How to complete this task
From the passage on petroleum recovery, extract the portion starting at "In particular, this" and ending at "first injection well.", word for word.

In particular, this application provides a method for recovering petroleum from a formation, wherein at least two injection wells and at least one production well are in fluid communication with said formation, comprising: introducing a gaseous mixture into a first and a second injection well at a temperature and a pressure, wherein said gaseous mixture comprises steam and non-condensable gas (NCG); and recovering a fluid comprising petroleum from said production well, wherein said injection wells and a production well are horizontal wells, and wherein said first injection well is disposed 1-10 meters above said production well, and said second injection well is disposed at least 5 meters above said first injection well.

Preferably, the first injection well can be disposed 5 meters above said production well. The injection and production wells can be vertically aligned or in near vertical alignment with each other. The first and second injection wells can be separate wells with separate vertical boreholes, or multilateral wells sharing a common wellbore.

The NCG can be selected from the group consisting of nitrogen, air, carbon dioxide, flue gas, combustion gas, hydrogen sulfide, hydrogen, anhydrous ammonia, and any mixture thereof. The gaseous mixture can further comprise a hydrocarbon solvent, for example a C1-C4 hydrocarbon, such as a C1-C4 hydrocarbon selected from the group consisting of methane, ethane, propane, butane, ethylene, propylene, and any mixture thereof or in another embodiment the hydrocarbon solvent is selected from a group consisting of: C1, C2, C3, C4, C5, C6, C7, C8, C9, C10, C11, C12 or any combinations thereof.

Generally, the NCG is less soluble in said petroleum than is said hydrocarbon solvent. NCG can comprise 1 to 40 vol % of said gaseous mixture.

The temperature can be 180-260° C., and the pressure can be from 1 MPa to 6 MPa. The gaseous mixture can be injected into said first injection well at a different temperature and/or as into said second injection well. The gaseous mixture can also be injected into said first injection well at the same temperature and/or pressure as into said second injection well.

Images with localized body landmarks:
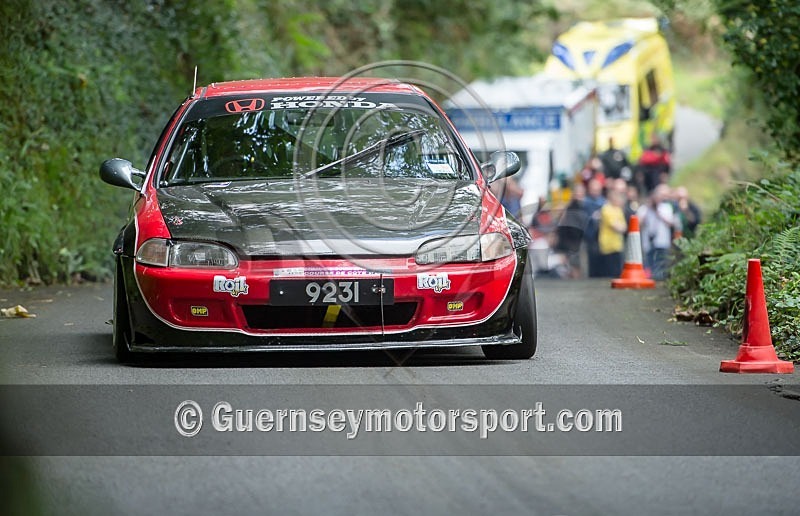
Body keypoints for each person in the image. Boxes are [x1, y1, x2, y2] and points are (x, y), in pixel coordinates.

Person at [638, 184, 678, 280]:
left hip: (662, 241)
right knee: (650, 263)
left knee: (661, 262)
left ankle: (660, 279)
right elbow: (639, 223)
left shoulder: (666, 208)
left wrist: (658, 213)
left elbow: (671, 223)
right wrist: (648, 209)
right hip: (648, 241)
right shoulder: (644, 209)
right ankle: (651, 278)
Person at [555, 182, 588, 278]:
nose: (580, 195)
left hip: (573, 243)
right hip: (572, 244)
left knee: (574, 269)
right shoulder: (573, 207)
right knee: (574, 269)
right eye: (578, 193)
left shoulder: (581, 207)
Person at [598, 189, 628, 277]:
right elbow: (615, 225)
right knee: (609, 270)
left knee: (617, 270)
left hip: (617, 244)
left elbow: (624, 227)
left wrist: (620, 226)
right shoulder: (606, 209)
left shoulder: (618, 210)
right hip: (608, 244)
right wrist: (620, 226)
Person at [582, 178, 606, 277]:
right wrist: (592, 217)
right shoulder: (585, 202)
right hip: (590, 236)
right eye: (593, 189)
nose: (596, 192)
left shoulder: (604, 202)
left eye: (597, 190)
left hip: (603, 236)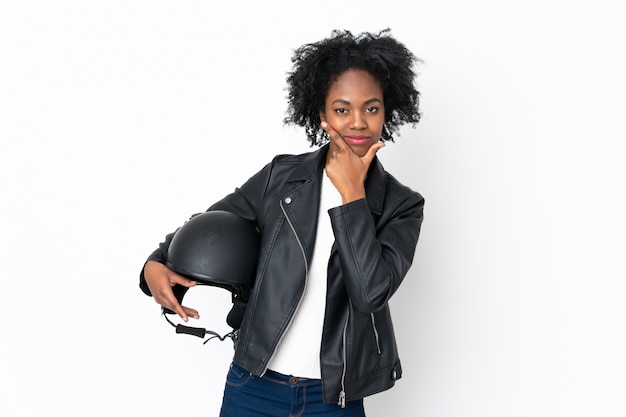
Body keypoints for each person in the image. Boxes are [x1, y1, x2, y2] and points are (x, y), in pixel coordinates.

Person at [139, 28, 425, 417]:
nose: (358, 122)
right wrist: (156, 261)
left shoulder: (401, 205)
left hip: (333, 399)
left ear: (386, 112)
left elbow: (370, 293)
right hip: (253, 386)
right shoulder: (282, 177)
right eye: (342, 110)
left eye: (371, 108)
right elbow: (213, 222)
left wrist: (352, 196)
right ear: (322, 115)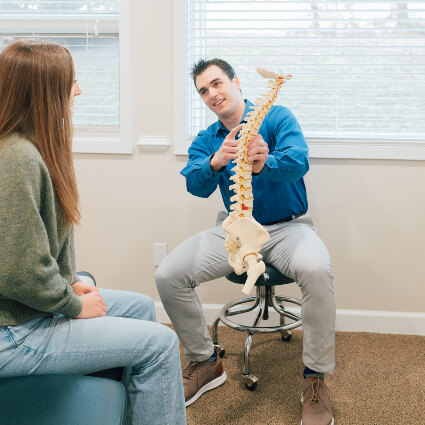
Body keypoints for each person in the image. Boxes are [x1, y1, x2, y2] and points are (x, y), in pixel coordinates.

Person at [0, 40, 186, 425]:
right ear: (45, 91)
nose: (79, 91)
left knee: (139, 307)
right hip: (12, 333)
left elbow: (33, 251)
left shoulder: (29, 148)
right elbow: (18, 269)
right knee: (161, 344)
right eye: (72, 82)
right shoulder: (16, 157)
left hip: (28, 312)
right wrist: (69, 303)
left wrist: (69, 282)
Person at [155, 58, 335, 425]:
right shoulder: (209, 139)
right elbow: (194, 182)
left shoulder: (277, 117)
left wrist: (265, 161)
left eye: (217, 84)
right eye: (203, 90)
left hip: (289, 227)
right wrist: (215, 163)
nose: (212, 94)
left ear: (235, 82)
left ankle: (314, 379)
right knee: (168, 273)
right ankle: (206, 362)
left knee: (317, 270)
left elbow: (299, 161)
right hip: (236, 229)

Response to this task
In particular, this application provides a method for recovering petroleum from a formation, wherein at least two injection wells and at least one production well are in fluid communication with said formation, comprising: introducing a gaseous mixture into a first and a second injection well at a temperature and a pressure, wherein said gaseous mixture comprises steam and non-condensable gas (NCG); and recovering a fluid comprising petroleum from said production well, wherein said injection wells and a production well are horizontal wells, and wherein said first injection well is disposed 1-10 meters above said production well, and said second injection well is disposed at least 5 meters above said first injection well.